__Work required__. Copied exactly and without pictures, the lines from the beginning of the entries through the one that holds "location.href = 'https://t.me'" should form the entire reply.

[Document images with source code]
──────────

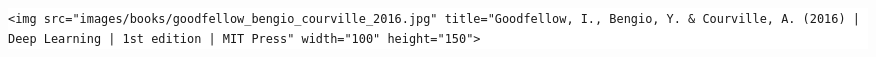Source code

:     <img src="images/books/goodfellow_bengio_courville_2016.jpg" title="Goodfellow, I., Bengio, Y. & Courville, A. (2016) | Deep Learning | 1st edition | MIT Press" width="100" height="150">
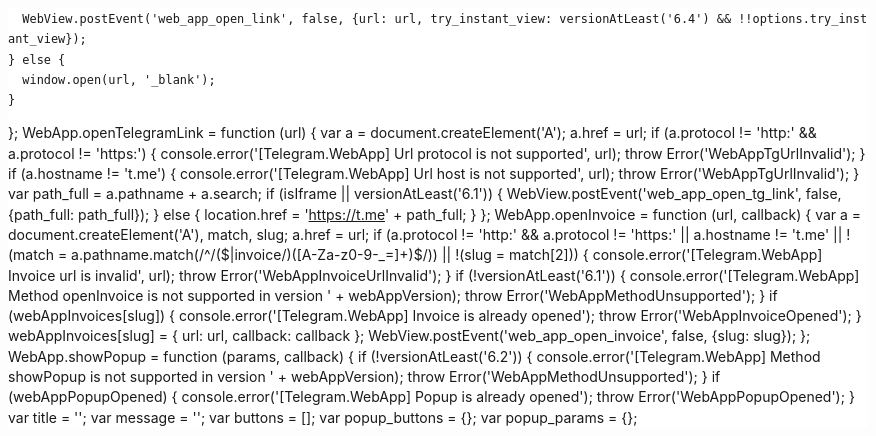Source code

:      WebView.postEvent('web_app_open_link', false, {url: url, try_instant_view: versionAtLeast('6.4') && !!options.try_instant_view});
    } else {
      window.open(url, '_blank');
    }
  };
  WebApp.openTelegramLink = function (url) {
    var a = document.createElement('A');
    a.href = url;
    if (a.protocol != 'http:' &&
        a.protocol != 'https:') {
      console.error('[Telegram.WebApp] Url protocol is not supported', url);
      throw Error('WebAppTgUrlInvalid');
    }
    if (a.hostname != 't.me') {
      console.error('[Telegram.WebApp] Url host is not supported', url);
      throw Error('WebAppTgUrlInvalid');
    }
    var path_full = a.pathname + a.search;
    if (isIframe || versionAtLeast('6.1')) {
      WebView.postEvent('web_app_open_tg_link', false, {path_full: path_full});
    } else {
      location.href = 'https://t.me' + path_full;
    }
  };
  WebApp.openInvoice = function (url, callback) {
    var a = document.createElement('A'), match, slug;
    a.href = url;
    if (a.protocol != 'http:' &&
        a.protocol != 'https:' ||
        a.hostname != 't.me' ||
        !(match = a.pathname.match(/^\/(\$|invoice\/)([A-Za-z0-9\-_=]+)$/)) ||
        !(slug = match[2])) {
      console.error('[Telegram.WebApp] Invoice url is invalid', url);
      throw Error('WebAppInvoiceUrlInvalid');
    }
    if (!versionAtLeast('6.1')) {
      console.error('[Telegram.WebApp] Method openInvoice is not supported in version ' + webAppVersion);
      throw Error('WebAppMethodUnsupported');
    }
    if (webAppInvoices[slug]) {
      console.error('[Telegram.WebApp] Invoice is already opened');
      throw Error('WebAppInvoiceOpened');
    }
    webAppInvoices[slug] = {
      url: url,
      callback: callback
    };
    WebView.postEvent('web_app_open_invoice', false, {slug: slug});
  };
  WebApp.showPopup = function (params, callback) {
    if (!versionAtLeast('6.2')) {
      console.error('[Telegram.WebApp] Method showPopup is not supported in version ' + webAppVersion);
      throw Error('WebAppMethodUnsupported');
    }
    if (webAppPopupOpened) {
      console.error('[Telegram.WebApp] Popup is already opened');
      throw Error('WebAppPopupOpened');
    }
    var title = '';
    var message = '';
    var buttons = [];
    var popup_buttons = {};
    var popup_params = {};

──────────

__Response to the task__.
Source code

:     <img src="images/books/goodfellow_bengio_courville_2016.jpg" title="Goodfellow, I., Bengio, Y. & Courville, A. (2016) | Deep Learning | 1st edition | MIT Press" width="100" height="150">
Source code

:      WebView.postEvent('web_app_open_link', false, {url: url, try_instant_view: versionAtLeast('6.4') && !!options.try_instant_view});
    } else {
      window.open(url, '_blank');
    }
  };
  WebApp.openTelegramLink = function (url) {
    var a = document.createElement('A');
    a.href = url;
    if (a.protocol != 'http:' &&
        a.protocol != 'https:') {
      console.error('[Telegram.WebApp] Url protocol is not supported', url);
      throw Error('WebAppTgUrlInvalid');
    }
    if (a.hostname != 't.me') {
      console.error('[Telegram.WebApp] Url host is not supported', url);
      throw Error('WebAppTgUrlInvalid');
    }
    var path_full = a.pathname + a.search;
    if (isIframe || versionAtLeast('6.1')) {
      WebView.postEvent('web_app_open_tg_link', false, {path_full: path_full});
    } else {
      location.href = 'https://t.me' + path_full;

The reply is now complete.